The Reagan test site has a 100 percent rate of success in intercepting test missiles. During a test, vector and meteorological information is gathered from sea, air, and mobile radar sensors positioned throughout the atoll. The numbers are shared in real time via an encrypted, submarine fiber-optic network and analyzed at Mission Control. The data is later distributed to other U.S. test sites and simulation centers within the Air Force and Missile Defense Agency via satellite.

A recently completed modernization program will make data collection, analysis, and dissemination more efficient and less expensive. “Ultimately, our success will be measured in the quality of the data gathered,” says Smith. Simply put, good data will help improve the nation’s missile defenses and reduce the cost of defense programs.
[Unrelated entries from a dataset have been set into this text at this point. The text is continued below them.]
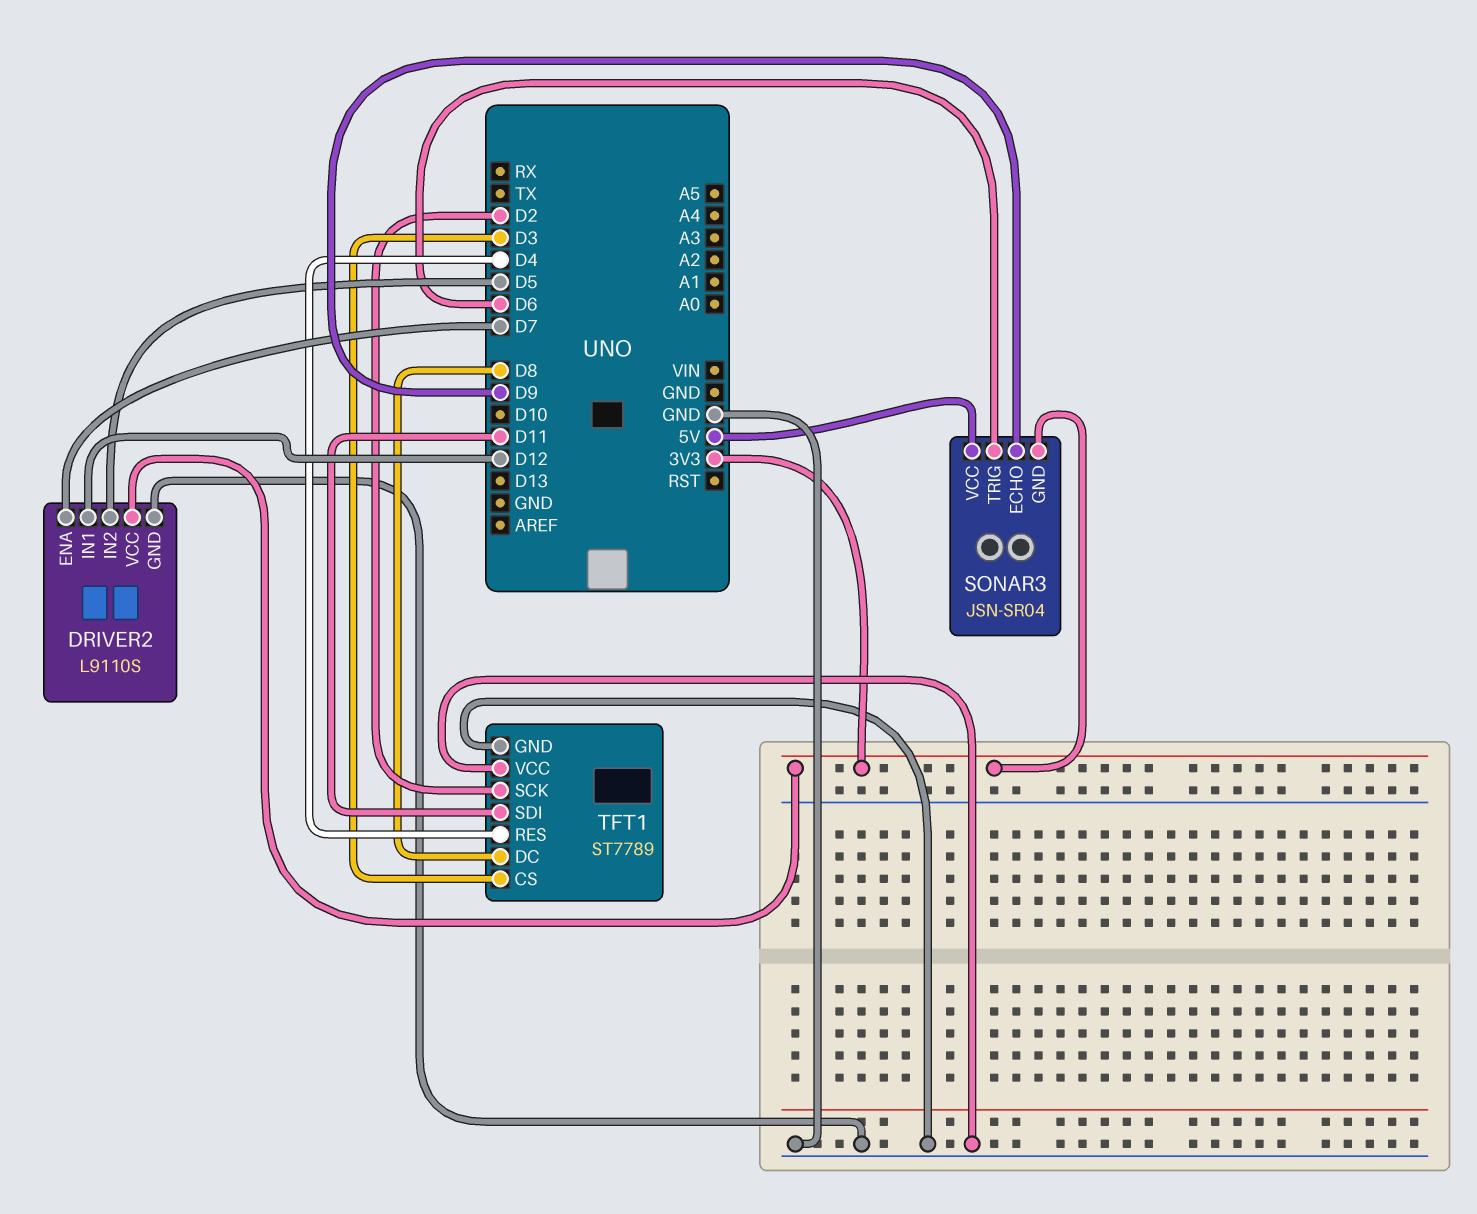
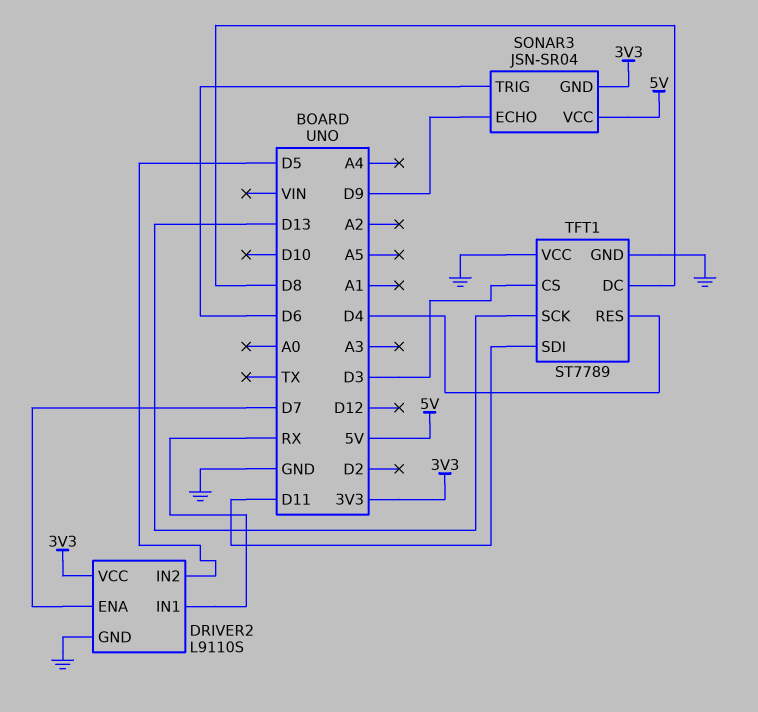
DRIVER2 pin IN1: D12 -> RX
TFT1 pin SCK: D2 -> D13

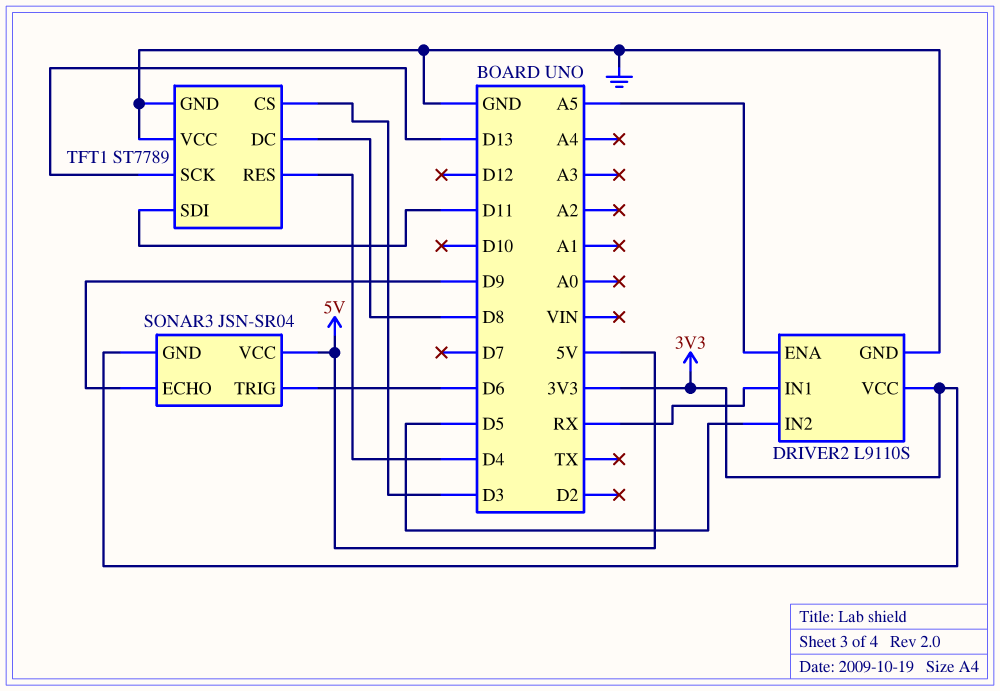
DRIVER2 pin ENA: D7 -> A5

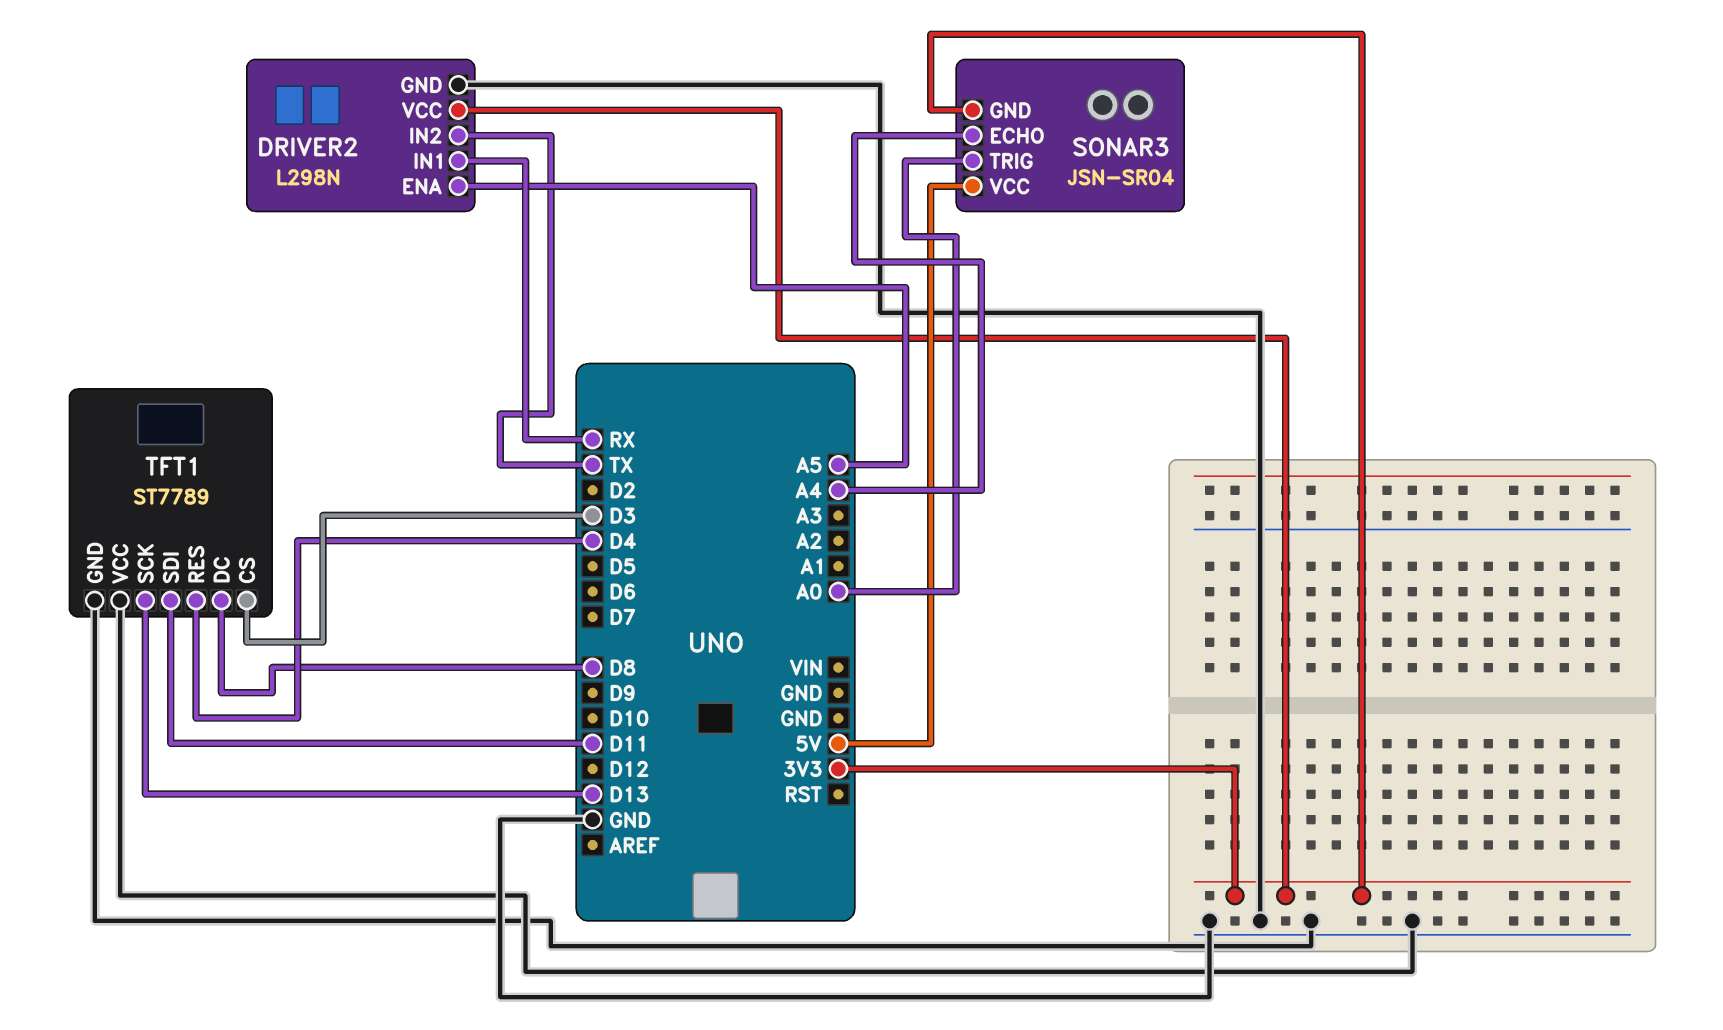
DRIVER2: L9110S -> L298N
DRIVER2 pin IN2: D5 -> TX
SONAR3 pin ECHO: D9 -> A4
SONAR3 pin TRIG: D6 -> A0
To provide the military services with that wealth of data, KRS must create a comfortable life for those who gather and analyze it. There are 2,500 permanent residents of Kwajalein, including 1,200 KRS employees and more than 800 dependents. KRS also has offices in Hawaii, California, Massachusetts, and Alabama to provide logistical and technical planning support to island operations. The community at Kwajalein comprises a mixture of U.S. civilians, Department of Defense and Army personnel, and Marshallese citizens. When a big mission comes up, KRS moves 400 additional people to the island temporarily.


KRS has taken over every aspect of the atoll’s infrastructure, including procurement and supply, utilities, recreation, retail, post office, hospital, school system, marine operations, and air transportation. Bechtel’s experience managing infrastructure and logistics was one of the major reasons that KRS won the contract.

Norm Black, the project’s environmental, safety, and health manager, says, “One of our greater challenges is instilling in an internationally and culturally diverse workforce the Bechtel philosophy of ‘zero accidents.’”

Improving recruitment and retention will be one of KRS’s major goals going forward. The atoll is isolated, which has made staff turnover a challenge in the past. But for the right person, Kwajalein provides a lifestyle that can’t be found anywhere else. “A traffic jam is three bicycles at a stop sign,” says Spencer. The absence of U.S. federal income tax and the low cost of living also help draw talented people from the U.S. mainland. There aren’t many places where an employee can combine an island lifestyle and a family-friendly community with the energy of a big-city job, 21st century technology—and the best engineers and scientists in the industry.